Stored data entries:
-- Opening Marker --

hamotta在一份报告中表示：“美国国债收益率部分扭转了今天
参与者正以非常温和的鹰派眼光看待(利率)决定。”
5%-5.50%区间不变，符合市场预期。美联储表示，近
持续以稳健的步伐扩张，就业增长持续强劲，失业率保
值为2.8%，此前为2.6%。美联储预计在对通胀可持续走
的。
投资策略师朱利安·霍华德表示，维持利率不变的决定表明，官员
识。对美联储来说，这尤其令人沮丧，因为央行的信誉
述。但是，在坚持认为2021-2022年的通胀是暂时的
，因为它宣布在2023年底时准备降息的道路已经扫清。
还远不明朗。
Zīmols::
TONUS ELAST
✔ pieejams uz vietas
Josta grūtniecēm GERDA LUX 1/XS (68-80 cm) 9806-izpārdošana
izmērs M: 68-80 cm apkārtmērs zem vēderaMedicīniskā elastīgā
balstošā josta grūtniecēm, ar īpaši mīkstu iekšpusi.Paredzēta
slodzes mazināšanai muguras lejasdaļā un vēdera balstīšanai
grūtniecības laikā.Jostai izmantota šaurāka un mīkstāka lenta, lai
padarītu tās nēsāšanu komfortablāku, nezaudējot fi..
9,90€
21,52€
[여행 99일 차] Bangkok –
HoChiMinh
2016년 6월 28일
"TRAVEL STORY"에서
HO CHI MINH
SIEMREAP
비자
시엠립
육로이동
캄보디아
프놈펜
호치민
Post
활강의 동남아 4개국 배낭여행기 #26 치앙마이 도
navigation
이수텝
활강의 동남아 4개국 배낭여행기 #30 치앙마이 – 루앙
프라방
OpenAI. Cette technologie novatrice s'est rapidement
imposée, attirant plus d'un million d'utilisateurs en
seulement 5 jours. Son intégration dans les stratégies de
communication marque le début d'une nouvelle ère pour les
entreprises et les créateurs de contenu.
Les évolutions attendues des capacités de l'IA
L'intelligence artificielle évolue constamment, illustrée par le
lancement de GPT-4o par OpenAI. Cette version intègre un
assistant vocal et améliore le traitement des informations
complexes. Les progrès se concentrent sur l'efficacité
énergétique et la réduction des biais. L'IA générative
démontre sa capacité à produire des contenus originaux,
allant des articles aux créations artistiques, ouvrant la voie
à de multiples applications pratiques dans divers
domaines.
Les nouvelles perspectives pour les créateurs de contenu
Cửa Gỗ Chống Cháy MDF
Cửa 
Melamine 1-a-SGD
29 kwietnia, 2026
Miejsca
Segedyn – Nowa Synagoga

-- Closing Marker --

INSTRUCTION: Reproduce the full listing above, substituting "Open AI" for every occurrence of "OpenAI" and leaving everything else unchanged.

RESULT OF THIS TASK:
hamotta在一份报告中表示：“美国国债收益率部分扭转了今天
参与者正以非常温和的鹰派眼光看待(利率)决定。”
5%-5.50%区间不变，符合市场预期。美联储表示，近
持续以稳健的步伐扩张，就业增长持续强劲，失业率保
值为2.8%，此前为2.6%。美联储预计在对通胀可持续走
的。
投资策略师朱利安·霍华德表示，维持利率不变的决定表明，官员
识。对美联储来说，这尤其令人沮丧，因为央行的信誉
述。但是，在坚持认为2021-2022年的通胀是暂时的
，因为它宣布在2023年底时准备降息的道路已经扫清。
还远不明朗。
Zīmols::
TONUS ELAST
✔ pieejams uz vietas
Josta grūtniecēm GERDA LUX 1/XS (68-80 cm) 9806-izpārdošana
izmērs M: 68-80 cm apkārtmērs zem vēderaMedicīniskā elastīgā
balstošā josta grūtniecēm, ar īpaši mīkstu iekšpusi.Paredzēta
slodzes mazināšanai muguras lejasdaļā un vēdera balstīšanai
grūtniecības laikā.Jostai izmantota šaurāka un mīkstāka lenta, lai
padarītu tās nēsāšanu komfortablāku, nezaudējot fi..
9,90€
21,52€
[여행 99일 차] Bangkok –
HoChiMinh
2016년 6월 28일
"TRAVEL STORY"에서
HO CHI MINH
SIEMREAP
비자
시엠립
육로이동
캄보디아
프놈펜
호치민
Post
활강의 동남아 4개국 배낭여행기 #26 치앙마이 도
navigation
이수텝
활강의 동남아 4개국 배낭여행기 #30 치앙마이 – 루앙
프라방
Open AI. Cette technologie novatrice s'est rapidement
imposée, attirant plus d'un million d'utilisateurs en
seulement 5 jours. Son intégration dans les stratégies de
communication marque le début d'une nouvelle ère pour les
entreprises et les créateurs de contenu.
Les évolutions attendues des capacités de l'IA
L'intelligence artificielle évolue constamment, illustrée par le
lancement de GPT-4o par Open AI. Cette version intègre un
assistant vocal et améliore le traitement des informations
complexes. Les progrès se concentrent sur l'efficacité
énergétique et la réduction des biais. L'IA générative
démontre sa capacité à produire des contenus originaux,
allant des articles aux créations artistiques, ouvrant la voie
à de multiples applications pratiques dans divers
domaines.
Les nouvelles perspectives pour les créateurs de contenu
Cửa Gỗ Chống Cháy MDF
Cửa 
Melamine 1-a-SGD
29 kwietnia, 2026
Miejsca
Segedyn – Nowa Synagoga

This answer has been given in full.